Nous pensons réellement que l’Aleca peut être une excellente opportunité pour le Maroc, mais à condition que nous tous, public et privé, œuvrions à la mise en place d’un certain nombre de préalables qui sont à notre sens la réalisation d’une étude d’impact modulaire, la conclusion d’un contrat-programme pour les services, l’intégration dans les négociations de la dimension niveau de développement du tissu entrepreneurial. Il faut aussi prévoir des mesures d’accompagnement au profit de la PME et des professions libérales. Le but étant de renforcer nos 3 C: compétitivité, conformité, connectivité.

- Est-il logique de négocier la convergence vers l’acquis communautaire qui n’existe pas encore totalement au sein de l’Union?
- Ce n’est pas une question de logique, mais de fait. A ce que nous sachons, aujourd’hui très peu d’activités liées aux services disposent d’un acquis communautaire. Et c’est à chaque Etat de l’UE que revient la tâche de légiférer sur le sujet. Maintenant, la question est sur la base de quel référentiel nous allons  négocier?

- Quel impact prévisible sur le secteur marocain du commerce et services?
- D’après l’étude du cabinet Ecorys, en dehors des services publics dont la valeur ajoutée devrait augmenter de 1% à long terme, celle du secteur des TIC et autres services aux entreprises devrait faire face à une compétition plus accrue de la part des entreprises européennes et pourrait perdre près de 1,7% de sa production. Selon la même étude, au niveau exportation, la plupart des secteurs des services devraient enregistrer une baisse de leurs exportations.
Nous pensons qu’il y a des opportunités, mais pour y voir plus clair, nous avons besoin de procéder à une étude d’impact, qui permettra réellement de zoomer sur les différents secteurs liés aux services.

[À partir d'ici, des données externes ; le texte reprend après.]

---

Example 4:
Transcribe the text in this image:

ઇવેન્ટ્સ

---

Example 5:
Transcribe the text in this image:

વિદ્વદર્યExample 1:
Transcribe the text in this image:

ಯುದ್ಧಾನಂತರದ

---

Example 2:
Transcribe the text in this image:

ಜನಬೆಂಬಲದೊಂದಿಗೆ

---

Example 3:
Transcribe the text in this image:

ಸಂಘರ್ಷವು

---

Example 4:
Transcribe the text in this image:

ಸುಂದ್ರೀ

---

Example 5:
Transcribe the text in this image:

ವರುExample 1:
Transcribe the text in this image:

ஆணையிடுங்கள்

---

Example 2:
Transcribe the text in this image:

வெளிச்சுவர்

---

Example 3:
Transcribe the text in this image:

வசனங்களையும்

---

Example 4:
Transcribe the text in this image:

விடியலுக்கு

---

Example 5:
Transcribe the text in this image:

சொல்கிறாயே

- La FCS a-t-elle été associée à la préparation du dossier?
- Les personnes en charge du dossier au niveau des différents départements ministériels et à leur tête celui du Commerce extérieur travaillent d’arrache-pied sur le sujet et il y a eu quelques échanges. Ceci dit, à la lumière de la réunion du jeudi 13 février, toutes les personnes présentes sont arrivées à la conclusion que pour une meilleure efficacité dans ces négociations, nous devons revoir notre méthodologie de travail et de concertation public/privé, pour une meilleure harmonie, évitant ainsi toute précipitation. Pour nous les professionnels, nous centralisons l’ensemble de nos recommandations au niveau de la présidente de la CGEM qui a désigné une commission dédiée. Nous devons nous donner tous les moyens et toutes les chances pour la conclusion d’un Aleca dans les meilleures conditions et dans un esprit gagnant-gagnant. C’est un projet d’avenir pour le Maroc et toutes les composantes doivent y être associées.

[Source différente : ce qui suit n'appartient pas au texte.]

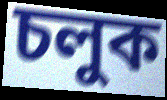
চলুক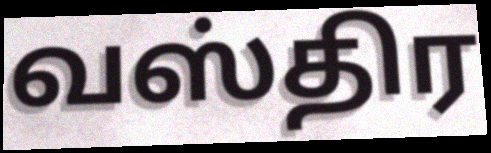
வஸ்திரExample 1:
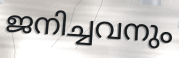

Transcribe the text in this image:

ജനിച്ചവനും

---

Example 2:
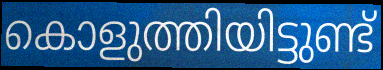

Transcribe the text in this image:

കൊളുത്തിയിട്ടുണ്ട്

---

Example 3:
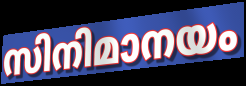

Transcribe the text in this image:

സിനിമാനയം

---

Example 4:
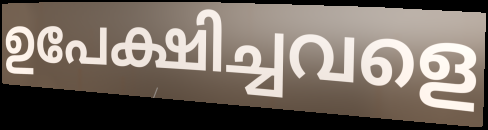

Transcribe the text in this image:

ഉപേക്ഷിച്ചവളെ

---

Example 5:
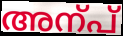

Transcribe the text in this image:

അന്പ്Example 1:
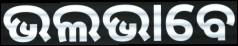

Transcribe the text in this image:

ଭଲଭାବେ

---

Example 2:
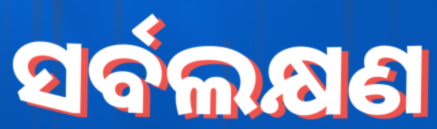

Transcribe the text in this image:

ସର୍ବଲକ୍ଷଣ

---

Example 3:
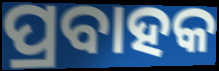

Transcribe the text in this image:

ପ୍ରବାହକ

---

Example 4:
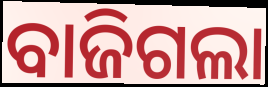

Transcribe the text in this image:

ବାଜିଗଲା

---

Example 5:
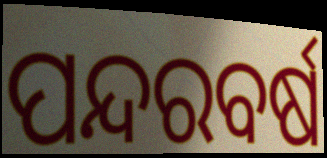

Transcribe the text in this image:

ପନ୍ଦରବର୍ଷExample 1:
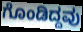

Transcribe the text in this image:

- Quels sont les points de vigilance?
- Il y en a plusieurs, mais les principaux que nous avons détectés concernent la  mobilité des personnes, la reconnaissance mutuelle des diplômes, l’élaboration des normes métiers, la généralisation et l’accélération de la mise en place de normes. D’ailleurs, à ce sujet, il y a un travail énorme à faire et rien que pour avoir une idée, au Maroc, il existe presque 11.000 normes contre 400.000 en France, 80.000 en Turquie et 16.000 en Tunisie.